Depuis la fin de la crise postélectorale, la capitale ivoirienne a accueilli au moins une centaine d’investisseurs étrangers. Chronologiquement, les travaux de l’usine de ciment de la Cimaf (Ciments de l’Afrique) ont été lancés dans la zone industrielle de Yopougon au mois de novembre 2011. A l’initiative du groupe marocain Addoha, l’usine a nécessité un investissement de 20 milliards de f CFA. Ensuite, des opérateurs venant du Maroc et invités par la Chambre de commerce et d’industrie ivoirienne, ont foulé le sol ivoirien en décembre 2011. Presqu’au même moment, dans le secteur touristique, les groupes Teylieum et Azalaïl procédaient, en décembre, au coup d’envoi d’infrastructures hôtelières (hôtels 4 étoiles à Marcory et dans le Plateau), des investissements de plusieurs milliards de f CFA. Au début de l’année 2012, le géant nigérian Talaveras Energy a signé avec l’Etat ivoirien un contrat d’exploration et d’exploitation portant sur six blocs pétroliers pour 36 millions de $. Total (3 nouveaux permis d’exploration dans l’offshore), l’américain Anadar et le canadien Natural Ressources International n’ont pas tardé à s’inscrire dans cette voie.
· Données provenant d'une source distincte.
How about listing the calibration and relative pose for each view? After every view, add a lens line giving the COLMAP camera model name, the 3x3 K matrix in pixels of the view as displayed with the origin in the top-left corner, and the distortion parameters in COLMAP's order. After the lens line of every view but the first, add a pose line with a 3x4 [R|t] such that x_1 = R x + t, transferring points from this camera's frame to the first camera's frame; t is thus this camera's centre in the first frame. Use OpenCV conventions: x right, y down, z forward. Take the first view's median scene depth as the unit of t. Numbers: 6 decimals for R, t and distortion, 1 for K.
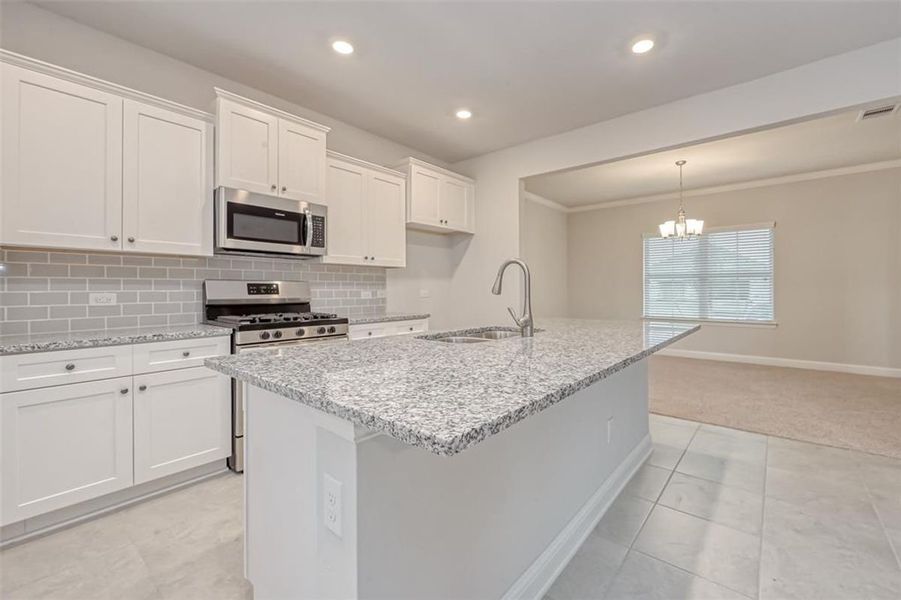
lens RADIAL K [[380.7, 0, 479.9], [0, 380.7, 288.3], [0, 0, 1]] dist [-0.001966, -0.000409]
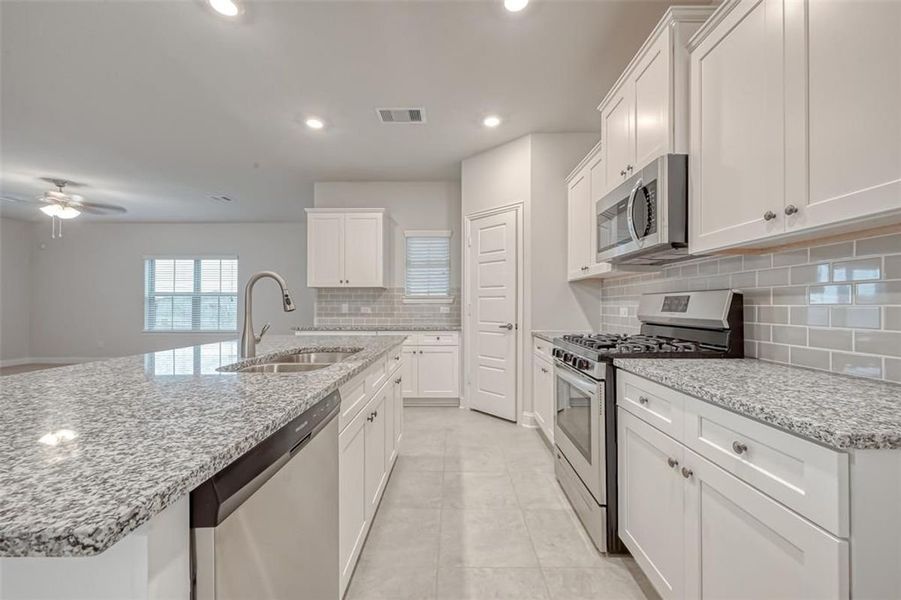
lens RADIAL K [[358.6, 0, 454.1], [0, 358.6, 303.5], [0, 0, 1]] dist [0.006032, 0.000275]
pose [[-0.790061, 0.000590, -0.613028, 0.198917], [0.004569, 0.999977, -0.004927, 0.002614], [0.613011, -0.006693, -0.790046, 1.485122]]
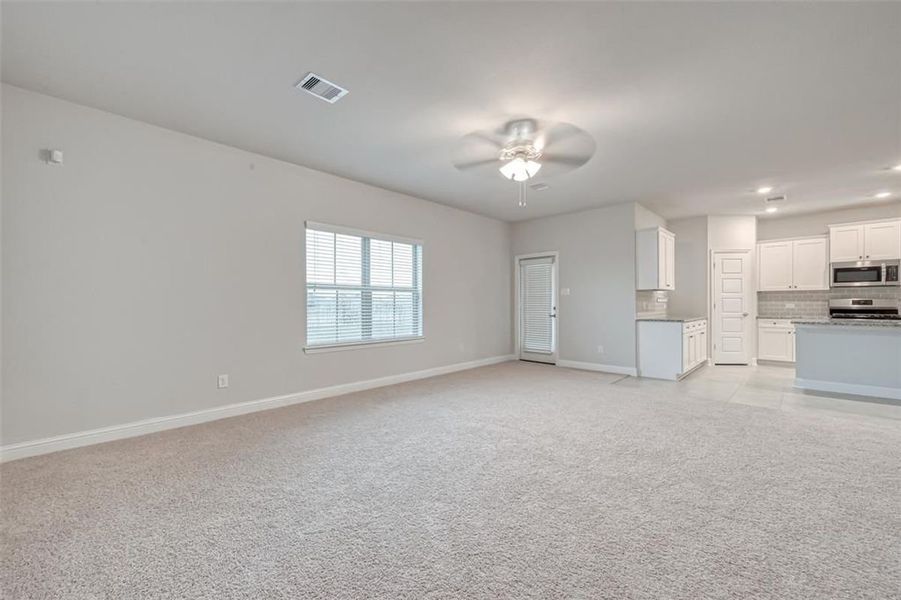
lens RADIAL K [[358.6, 0, 454.1], [0, 358.6, 303.5], [0, 0, 1]] dist [0.006032, 0.000275]
pose [[-0.085869, 0.001857, -0.996305, 1.950416], [0.005585, 0.999983, 0.001383, -0.008683], [0.996291, -0.005445, -0.085877, -1.317949]]
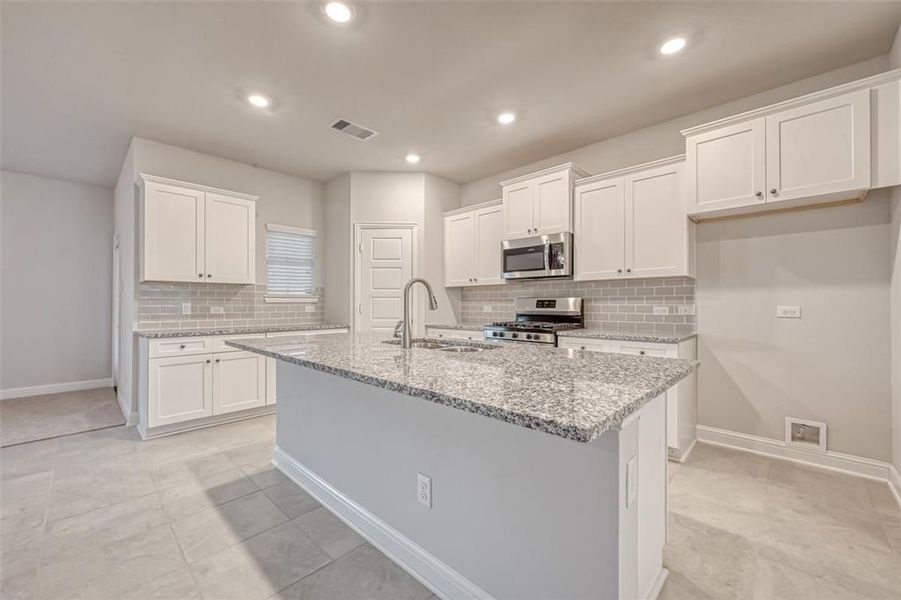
lens RADIAL K [[358.6, 0, 454.1], [0, 358.6, 303.5], [0, 0, 1]] dist [0.006032, 0.000275]
pose [[-0.091612, 0.000073, -0.995795, 0.862519], [0.003494, 0.999994, -0.000249, -0.000399], [0.995789, -0.003502, -0.091612, 0.918097]]
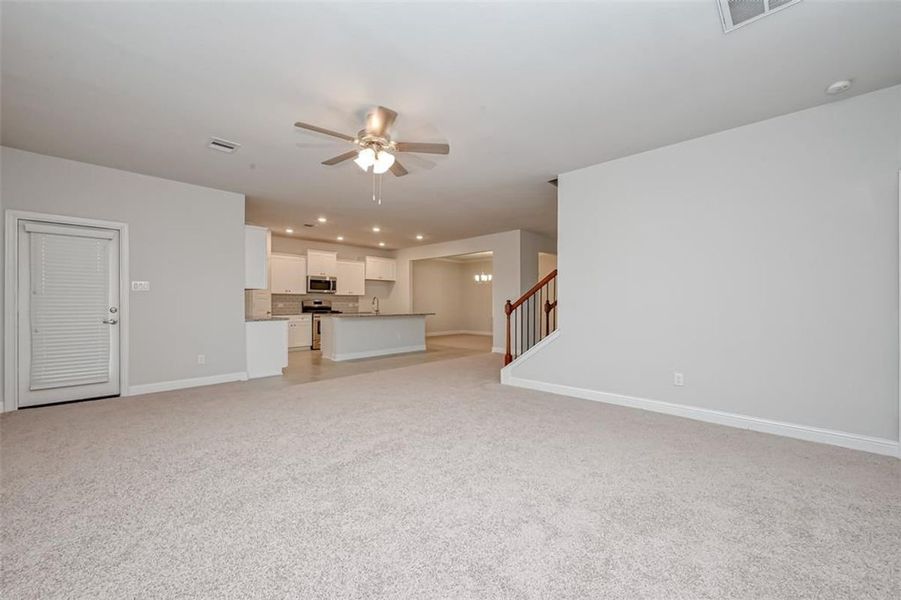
lens RADIAL K [[358.6, 0, 454.1], [0, 358.6, 303.5], [0, 0, 1]] dist [0.006032, 0.000275]
pose [[0.995869, 0.005448, -0.090635, 1.049883], [-0.005142, 0.999980, 0.003606, -0.012360], [0.090653, -0.003125, 0.995878, -2.348726]]
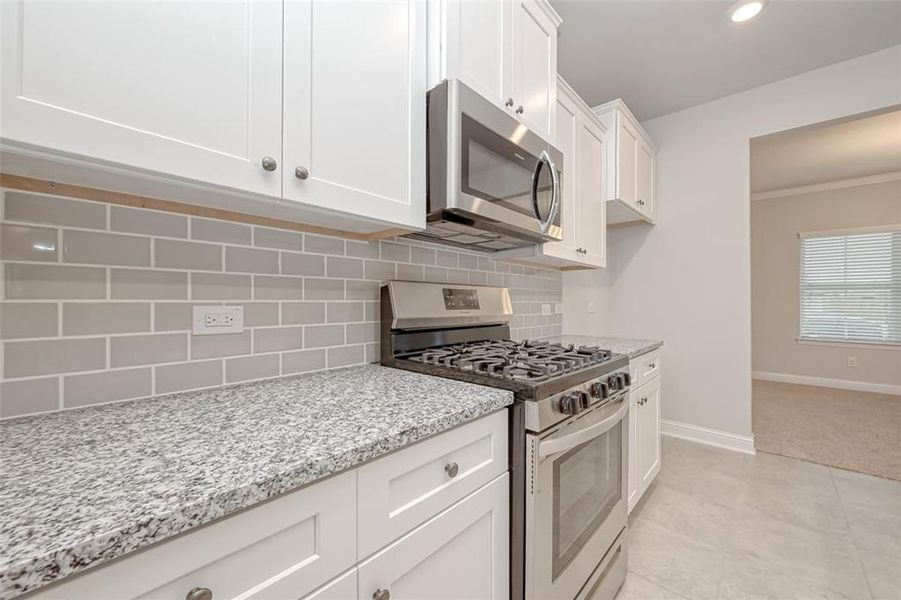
lens RADIAL K [[358.6, 0, 454.1], [0, 358.6, 303.5], [0, 0, 1]] dist [0.006032, 0.000275]
pose [[0.997558, 0.006099, -0.069583, -0.629100], [-0.005672, 0.999964, 0.006332, 0.005431], [0.069619, -0.005922, 0.997556, 0.544586]]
Dernièrement, suite au déplacement de Koné Mamadou, ministre d’Etat ivoirien, au Canada, une délégation d’hommes d’affaires canadiens a effectué une visite à Abidjan, le 14 février. Dans les secteurs de l’alimentation, des mines et des infrastructures ce sont 2,4 milliards de $, soit près de 1198,2 milliards f CFA d’investissements canadiens attendus. Cette même tendance a été constatée dans bien d’autres secteurs, signe d’une réelle relance de l’économie ivoirienne.